I, frankly, don’t care if somebody wants to get stoned on heroin or get a buzz off marijuana, so long as they don’t hold me up on the street to steal my wallet to pay for it (or break into my house, or rob a bank, or murder police officers or finance international terrorism … and on ad, infinitum).
I certainly don’t want the inflated profits from the drug trade paying for terrorists who attack our cities, or for weapons of mass destruction to be used against us.
Once we legalized drugs, we’d cut off the billions (probably more like trillions) of dollars that fuel these deadly pursuits that endanger us all every day, worldwide.
Someone’s personal drug habit would then be cheap, like, $5 a day, instead of $500 a day, so people who use drugs would only be hurting themselves, not you and me anymore.
And one more rule: as with cigarettes and alcohol, they couldn’t sell it to kids, as they do now, with impunity.
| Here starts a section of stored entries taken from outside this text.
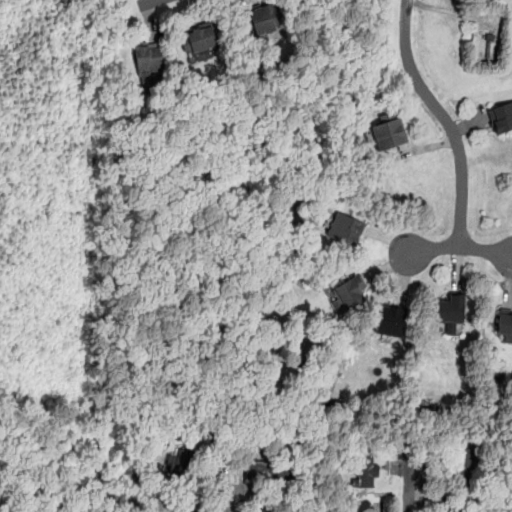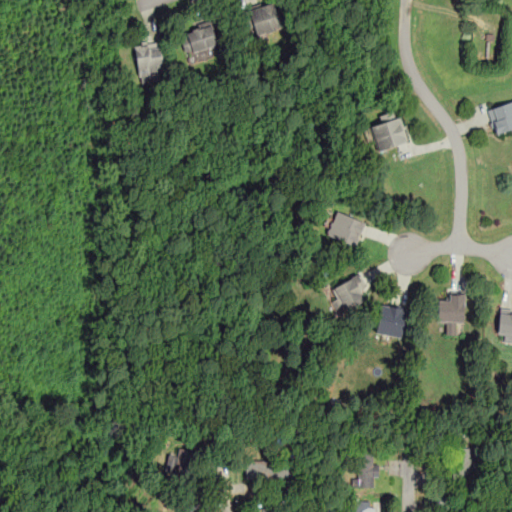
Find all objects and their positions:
road: (145, 2)
building: (263, 18)
building: (263, 18)
building: (197, 38)
building: (198, 39)
building: (148, 57)
building: (148, 59)
building: (500, 115)
road: (446, 116)
building: (501, 116)
building: (388, 130)
building: (385, 134)
building: (345, 227)
building: (346, 228)
road: (432, 247)
road: (485, 249)
building: (348, 292)
building: (348, 293)
building: (449, 311)
building: (451, 311)
building: (390, 320)
building: (390, 320)
building: (504, 323)
building: (505, 324)
building: (176, 462)
building: (466, 463)
building: (460, 465)
building: (183, 466)
building: (256, 469)
building: (269, 469)
building: (366, 469)
building: (366, 469)
road: (222, 475)
road: (407, 480)
building: (359, 506)
building: (361, 506)
building: (460, 508)
building: (267, 509)
building: (458, 509)
building: (189, 510)
building: (191, 510)
building: (270, 510)
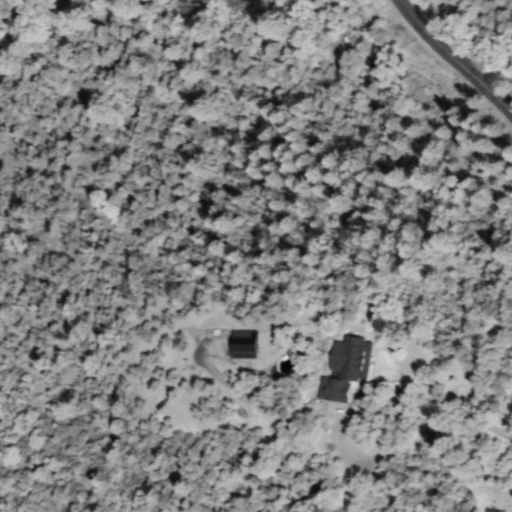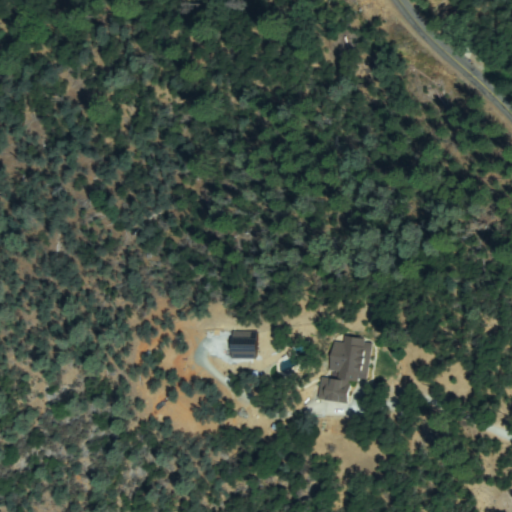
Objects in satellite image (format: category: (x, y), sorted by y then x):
road: (452, 69)
building: (242, 344)
building: (247, 344)
building: (343, 367)
building: (346, 369)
Voilà! Organized crime would be out of business, Al Qaeda would be out of business, the Taliban would be out of business, and your neighborhood armed robber and burglar would be out of business, too.
And, really, at what cost to society? Probably not much. Certainly not as much as it costs us to fight the War on Terror, keep an additional million non-violent offenders locked up in prison, or the $100 billion-plus we now expend each year on the War on Drugs, along with destabilizing a multitude of other countries worldwide.
I’m pretty sure Mexico and Afghanistan, among others, would thank us.
Face it, if some people want to spend their days in a stupor, what’s it to you and me, so long as they’re paying, say, a 20 percent tax on their pack of joints or their heroin fix?
That’s their problem.
And it would no longer be ours.
Randolph D. Brandt is the retired editor of the Racine Journal Times.